Auschwitz se trouve au cœur du livre, pile au milieu. Comme le noyau incompressible du siècle. Il me semble que tout a été raconté pour en arriver là, depuis les premières manifestations viennoises du tout début du siècle, depuis le traité de Versailles, la débâcle des spartakistes et de la République de Weimar, mais aussi les complaisances de la collaboration, des milices, des voisins. Geert Mak raconte, explique, démontre, que la déportation des Juifs n’était pas une fatalité, que la Bulgarie n’a rien cédé, ni le Danemark.

Il faut attendre 660 pages pour retrouver la Libération, l’arrivée des Russes à Berlin.

Je suis impatiente : comment Geert Mak va-t-il raconter mon 20ème siècle, les années 50 et après, ce qui a été pour moi l’actualité? J’ai hâte de confronter mes souvenirs à son analyse. Éclairage néerlandais mais beaucoup de voyages à l’Est : Prague et le procès Rajk, 1956 à Budapest bien sûr. L’Indochine, l’Algérie, c’est loin de l’Europe et la décolonisation est traitée rapidement. Vu de Paris, c’était cela l’actualité! 1968 occupe une place de choix. 68, ce n’est pas que Nanterre ou la Sorbonne! Cohn Bendit est cité 2 fois, quand même! Les années de plomb qui ont suivi en Allemagne et en Italie sont racontées. je retrouve mes souvenirs, avec du recul. Curieusement, l’auteur a zappé deux phénomènes issus de 68   : l’Écologie et le Féminisme. Je ne lui en tiens pas rigueur, le livre est déjà si gros! Mais là aussi je ne m’y retrouve pas. J’espérais aussi plus d' »Europe »(comunauté européenne).

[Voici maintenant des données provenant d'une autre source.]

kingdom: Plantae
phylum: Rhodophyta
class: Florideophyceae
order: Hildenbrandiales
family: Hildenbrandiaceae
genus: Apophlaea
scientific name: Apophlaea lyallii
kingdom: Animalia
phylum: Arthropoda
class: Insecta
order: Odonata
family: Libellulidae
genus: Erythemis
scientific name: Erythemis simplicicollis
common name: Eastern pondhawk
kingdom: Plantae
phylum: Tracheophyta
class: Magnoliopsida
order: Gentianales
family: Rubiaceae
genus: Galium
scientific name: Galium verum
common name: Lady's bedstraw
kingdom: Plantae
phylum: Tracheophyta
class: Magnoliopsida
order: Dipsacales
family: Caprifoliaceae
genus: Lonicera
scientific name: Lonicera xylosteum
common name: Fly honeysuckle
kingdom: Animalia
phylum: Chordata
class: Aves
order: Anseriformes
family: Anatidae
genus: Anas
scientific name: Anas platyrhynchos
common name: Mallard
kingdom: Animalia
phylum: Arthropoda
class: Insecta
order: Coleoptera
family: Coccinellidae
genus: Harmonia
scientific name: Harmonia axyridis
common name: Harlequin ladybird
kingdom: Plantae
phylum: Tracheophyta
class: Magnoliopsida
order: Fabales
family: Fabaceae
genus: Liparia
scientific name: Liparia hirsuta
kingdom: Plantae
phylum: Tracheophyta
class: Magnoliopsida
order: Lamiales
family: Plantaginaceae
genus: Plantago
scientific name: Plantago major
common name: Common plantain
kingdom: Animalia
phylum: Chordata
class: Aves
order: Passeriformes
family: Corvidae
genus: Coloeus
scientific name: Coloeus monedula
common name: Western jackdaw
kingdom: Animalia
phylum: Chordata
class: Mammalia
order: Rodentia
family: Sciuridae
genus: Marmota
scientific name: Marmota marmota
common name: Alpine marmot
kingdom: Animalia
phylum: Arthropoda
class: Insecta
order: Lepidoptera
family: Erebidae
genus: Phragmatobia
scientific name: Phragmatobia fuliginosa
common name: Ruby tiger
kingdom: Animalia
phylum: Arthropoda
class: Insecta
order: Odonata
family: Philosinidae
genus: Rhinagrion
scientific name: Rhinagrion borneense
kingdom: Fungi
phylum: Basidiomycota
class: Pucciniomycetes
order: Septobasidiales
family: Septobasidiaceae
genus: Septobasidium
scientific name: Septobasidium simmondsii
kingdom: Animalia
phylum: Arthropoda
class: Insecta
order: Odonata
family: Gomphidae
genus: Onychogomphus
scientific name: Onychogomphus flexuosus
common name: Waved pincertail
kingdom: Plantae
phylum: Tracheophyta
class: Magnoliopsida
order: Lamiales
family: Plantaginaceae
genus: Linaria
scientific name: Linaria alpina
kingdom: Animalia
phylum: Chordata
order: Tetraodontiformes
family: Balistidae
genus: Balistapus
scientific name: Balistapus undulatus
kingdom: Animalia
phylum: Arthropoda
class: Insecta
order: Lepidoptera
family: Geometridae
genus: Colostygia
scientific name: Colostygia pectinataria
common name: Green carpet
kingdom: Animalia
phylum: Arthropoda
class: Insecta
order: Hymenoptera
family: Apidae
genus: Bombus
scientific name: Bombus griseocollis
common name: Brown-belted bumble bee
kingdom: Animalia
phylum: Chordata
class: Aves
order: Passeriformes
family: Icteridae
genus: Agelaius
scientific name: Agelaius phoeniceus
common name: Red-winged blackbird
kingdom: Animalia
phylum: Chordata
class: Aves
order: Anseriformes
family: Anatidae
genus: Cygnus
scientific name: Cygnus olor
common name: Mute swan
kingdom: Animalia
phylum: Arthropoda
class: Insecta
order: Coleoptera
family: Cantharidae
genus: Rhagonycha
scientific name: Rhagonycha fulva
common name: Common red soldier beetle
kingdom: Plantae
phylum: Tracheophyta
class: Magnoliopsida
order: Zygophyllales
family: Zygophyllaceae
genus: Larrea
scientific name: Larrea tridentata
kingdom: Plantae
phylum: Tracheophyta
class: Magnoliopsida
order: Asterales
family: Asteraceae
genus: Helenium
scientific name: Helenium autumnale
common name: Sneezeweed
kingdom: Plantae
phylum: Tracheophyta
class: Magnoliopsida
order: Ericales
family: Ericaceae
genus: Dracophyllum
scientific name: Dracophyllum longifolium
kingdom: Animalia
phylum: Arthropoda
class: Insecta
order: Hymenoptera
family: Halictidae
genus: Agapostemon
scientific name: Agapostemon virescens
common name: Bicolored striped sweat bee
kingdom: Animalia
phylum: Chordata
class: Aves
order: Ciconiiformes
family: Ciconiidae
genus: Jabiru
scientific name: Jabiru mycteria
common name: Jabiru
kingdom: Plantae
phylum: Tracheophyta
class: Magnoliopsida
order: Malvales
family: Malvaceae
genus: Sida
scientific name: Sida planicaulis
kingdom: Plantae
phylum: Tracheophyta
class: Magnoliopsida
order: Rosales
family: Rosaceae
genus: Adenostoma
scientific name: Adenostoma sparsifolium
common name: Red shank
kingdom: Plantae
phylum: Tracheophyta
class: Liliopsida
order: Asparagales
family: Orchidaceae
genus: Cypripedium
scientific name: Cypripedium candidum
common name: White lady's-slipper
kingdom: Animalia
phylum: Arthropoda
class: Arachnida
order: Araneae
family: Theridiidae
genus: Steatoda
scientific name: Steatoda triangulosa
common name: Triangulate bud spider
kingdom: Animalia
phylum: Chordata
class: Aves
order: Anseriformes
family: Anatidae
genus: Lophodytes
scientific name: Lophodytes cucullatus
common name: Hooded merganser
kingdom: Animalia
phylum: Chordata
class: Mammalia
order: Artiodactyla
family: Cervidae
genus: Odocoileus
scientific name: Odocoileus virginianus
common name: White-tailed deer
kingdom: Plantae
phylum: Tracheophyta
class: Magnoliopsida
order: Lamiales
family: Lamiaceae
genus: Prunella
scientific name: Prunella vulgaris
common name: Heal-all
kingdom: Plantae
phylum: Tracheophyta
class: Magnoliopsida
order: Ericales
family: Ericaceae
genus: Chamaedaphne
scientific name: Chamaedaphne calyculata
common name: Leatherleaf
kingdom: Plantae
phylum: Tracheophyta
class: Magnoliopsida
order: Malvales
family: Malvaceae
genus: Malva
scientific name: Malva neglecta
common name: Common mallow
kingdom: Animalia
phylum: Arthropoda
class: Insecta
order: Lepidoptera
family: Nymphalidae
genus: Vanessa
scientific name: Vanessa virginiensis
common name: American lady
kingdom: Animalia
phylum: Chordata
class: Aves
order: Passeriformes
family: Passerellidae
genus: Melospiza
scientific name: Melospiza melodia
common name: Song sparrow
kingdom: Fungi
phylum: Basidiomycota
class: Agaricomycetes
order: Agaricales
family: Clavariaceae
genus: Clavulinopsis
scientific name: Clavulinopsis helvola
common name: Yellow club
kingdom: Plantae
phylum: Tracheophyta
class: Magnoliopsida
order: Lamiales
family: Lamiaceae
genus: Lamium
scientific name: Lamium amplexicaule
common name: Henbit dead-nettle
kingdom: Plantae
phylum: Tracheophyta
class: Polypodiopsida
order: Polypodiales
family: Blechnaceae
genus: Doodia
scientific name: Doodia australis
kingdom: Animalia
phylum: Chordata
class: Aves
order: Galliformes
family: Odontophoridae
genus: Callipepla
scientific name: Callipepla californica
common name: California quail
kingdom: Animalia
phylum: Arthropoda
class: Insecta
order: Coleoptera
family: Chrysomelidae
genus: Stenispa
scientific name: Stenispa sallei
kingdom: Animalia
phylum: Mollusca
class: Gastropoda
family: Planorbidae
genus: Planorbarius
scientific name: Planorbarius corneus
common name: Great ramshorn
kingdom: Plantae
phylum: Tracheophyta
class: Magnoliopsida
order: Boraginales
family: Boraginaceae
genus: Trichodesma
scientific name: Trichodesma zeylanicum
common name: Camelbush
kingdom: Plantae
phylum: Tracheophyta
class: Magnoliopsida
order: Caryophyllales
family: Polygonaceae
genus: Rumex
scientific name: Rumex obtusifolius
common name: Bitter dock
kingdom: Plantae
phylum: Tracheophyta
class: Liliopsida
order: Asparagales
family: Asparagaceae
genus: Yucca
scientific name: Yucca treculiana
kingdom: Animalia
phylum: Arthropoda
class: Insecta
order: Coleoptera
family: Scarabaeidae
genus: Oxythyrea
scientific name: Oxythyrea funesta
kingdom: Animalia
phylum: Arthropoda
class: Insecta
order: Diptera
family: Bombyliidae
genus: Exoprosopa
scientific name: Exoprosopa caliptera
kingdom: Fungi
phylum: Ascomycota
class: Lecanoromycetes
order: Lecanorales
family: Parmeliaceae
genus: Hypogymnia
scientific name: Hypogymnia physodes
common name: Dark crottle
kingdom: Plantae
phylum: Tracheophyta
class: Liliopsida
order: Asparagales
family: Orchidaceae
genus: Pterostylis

1989,  9 novembre,chute du mur. 1989 année charnière. Le livre est passionnant. L’auteur non emmène en Pologne à Gdansk,  à Prague,  Noël à Bucarest. 89, année de tous les espoirs.

La dernière décennie se termine à Sarajevo après des années de guerres balkaniques. Désillusions? Le pire est à venir, mais ce sera le 21ème siècle.